* Task details *
Put the lines below into a JSON list of strings with one string per line, skipping blank lines and leaving out the pictures.

· · ·

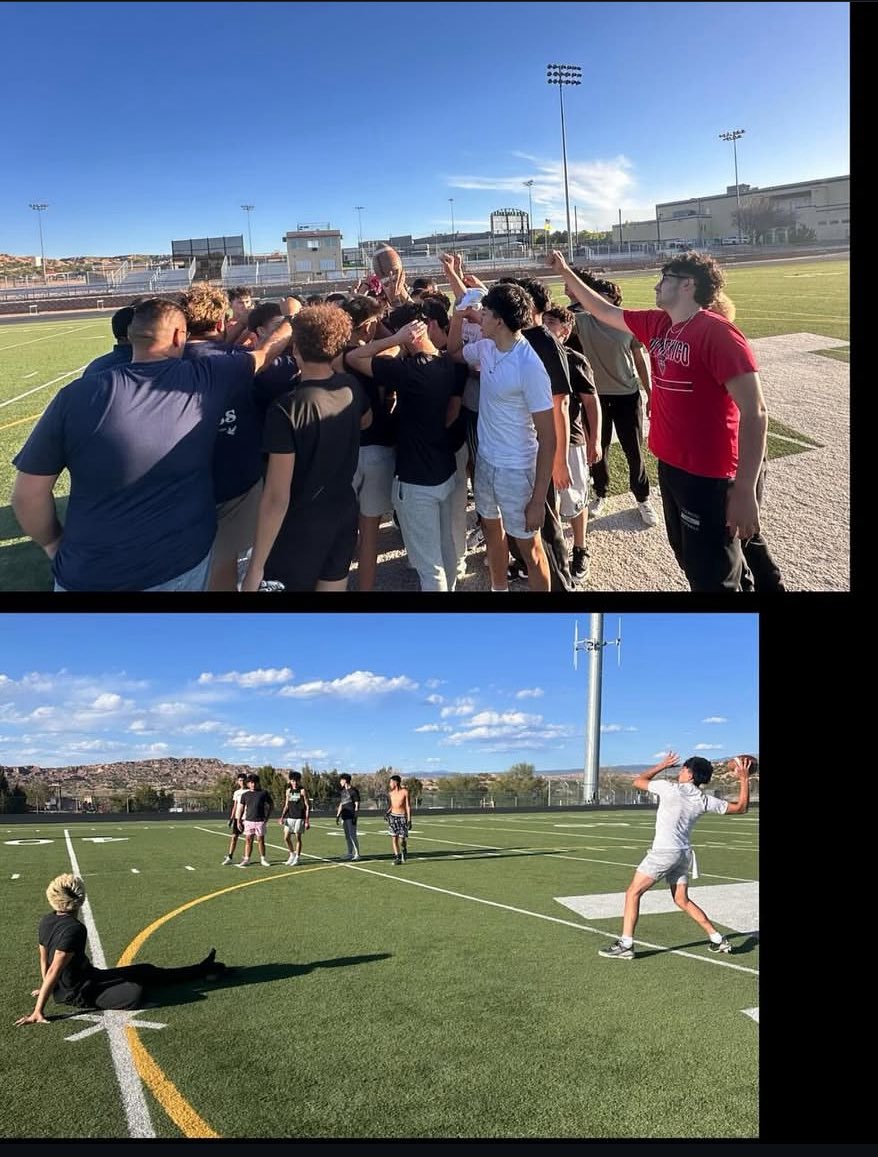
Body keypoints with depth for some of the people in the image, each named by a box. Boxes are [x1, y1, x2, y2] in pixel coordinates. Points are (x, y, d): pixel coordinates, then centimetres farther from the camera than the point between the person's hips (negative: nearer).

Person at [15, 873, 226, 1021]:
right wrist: (38, 1011, -24)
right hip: (80, 994, -10)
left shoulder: (47, 920, 2)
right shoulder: (73, 929, -25)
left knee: (146, 971, 12)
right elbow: (54, 970, -26)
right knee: (136, 992, -31)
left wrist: (46, 987, 28)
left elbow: (44, 958, 14)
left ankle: (201, 970, 17)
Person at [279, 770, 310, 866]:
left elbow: (307, 806, -4)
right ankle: (292, 854, 22)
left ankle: (297, 858, 11)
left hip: (299, 818, -4)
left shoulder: (302, 791, -4)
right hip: (289, 817, 4)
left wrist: (307, 820, -10)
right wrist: (282, 817, 3)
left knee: (298, 838, 0)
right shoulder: (288, 791, 9)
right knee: (286, 838, 2)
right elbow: (286, 805, 15)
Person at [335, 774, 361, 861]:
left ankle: (357, 854, -8)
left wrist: (355, 816, -16)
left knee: (352, 835, -10)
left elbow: (357, 805, -10)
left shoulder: (353, 791, -7)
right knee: (347, 836, 9)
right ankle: (350, 853, 15)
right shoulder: (343, 791, 16)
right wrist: (338, 815, 17)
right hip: (344, 817, 8)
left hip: (351, 817, -8)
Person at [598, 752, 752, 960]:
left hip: (664, 851, -7)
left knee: (633, 893, -1)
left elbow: (638, 782, 2)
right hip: (684, 852, 7)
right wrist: (744, 779, 10)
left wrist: (662, 766, 12)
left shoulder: (669, 789, -13)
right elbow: (741, 807, 9)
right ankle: (718, 940, 20)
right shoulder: (705, 801, 1)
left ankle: (625, 945, -5)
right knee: (682, 900, 19)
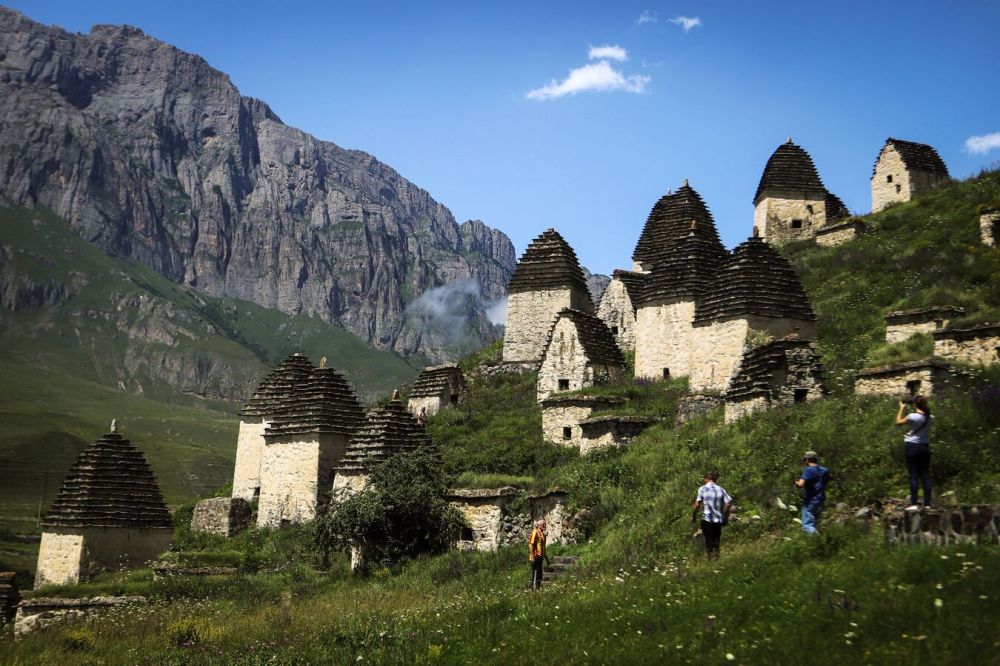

· · ·

* Solution to this task *
[
  "Body keypoints with depth for some of the people in the image, each named by a box. Boxes are [x1, y1, x2, y2] in pixel coordinates. Points are (x, y, d): pixel coordinates, then centimetres farther from the camera than the point between the person's hips (negative: nearer).",
  "Person at [15, 873, 226, 1021]:",
  "right wrist: (38, 1011, -24)",
  "right hip: (80, 994, -10)",
  "left shoulder: (47, 920, 2)",
  "right shoulder: (73, 929, -25)",
  "left knee: (146, 971, 12)",
  "right elbow: (54, 970, -26)",
  "right knee: (136, 992, -31)",
  "left wrist: (46, 987, 28)",
  "left elbow: (44, 958, 14)",
  "left ankle: (201, 970, 17)",
  "Person at [279, 770, 310, 866]:",
  "left elbow: (307, 806, -4)",
  "right ankle: (292, 854, 22)",
  "left ankle: (297, 858, 11)",
  "left hip: (299, 818, -4)",
  "left shoulder: (302, 791, -4)",
  "right hip: (289, 817, 4)",
  "left wrist: (307, 820, -10)",
  "right wrist: (282, 817, 3)",
  "left knee: (298, 838, 0)",
  "right shoulder: (288, 791, 9)",
  "right knee: (286, 838, 2)",
  "right elbow: (286, 805, 15)",
  "Person at [335, 774, 361, 861]:",
  "left ankle: (357, 854, -8)",
  "left wrist: (355, 816, -16)",
  "left knee: (352, 835, -10)",
  "left elbow: (357, 805, -10)",
  "left shoulder: (353, 791, -7)",
  "right knee: (347, 836, 9)",
  "right ankle: (350, 853, 15)",
  "right shoulder: (343, 791, 16)",
  "right wrist: (338, 815, 17)",
  "right hip: (344, 817, 8)",
  "left hip: (351, 817, -8)",
  "Person at [598, 752, 752, 960]:",
  "left hip: (664, 851, -7)",
  "left knee: (633, 893, -1)",
  "left elbow: (638, 782, 2)",
  "right hip: (684, 852, 7)",
  "right wrist: (744, 779, 10)",
  "left wrist: (662, 766, 12)",
  "left shoulder: (669, 789, -13)",
  "right elbow: (741, 807, 9)",
  "right ankle: (718, 940, 20)",
  "right shoulder: (705, 801, 1)",
  "left ankle: (625, 945, -5)",
  "right knee: (682, 900, 19)"
]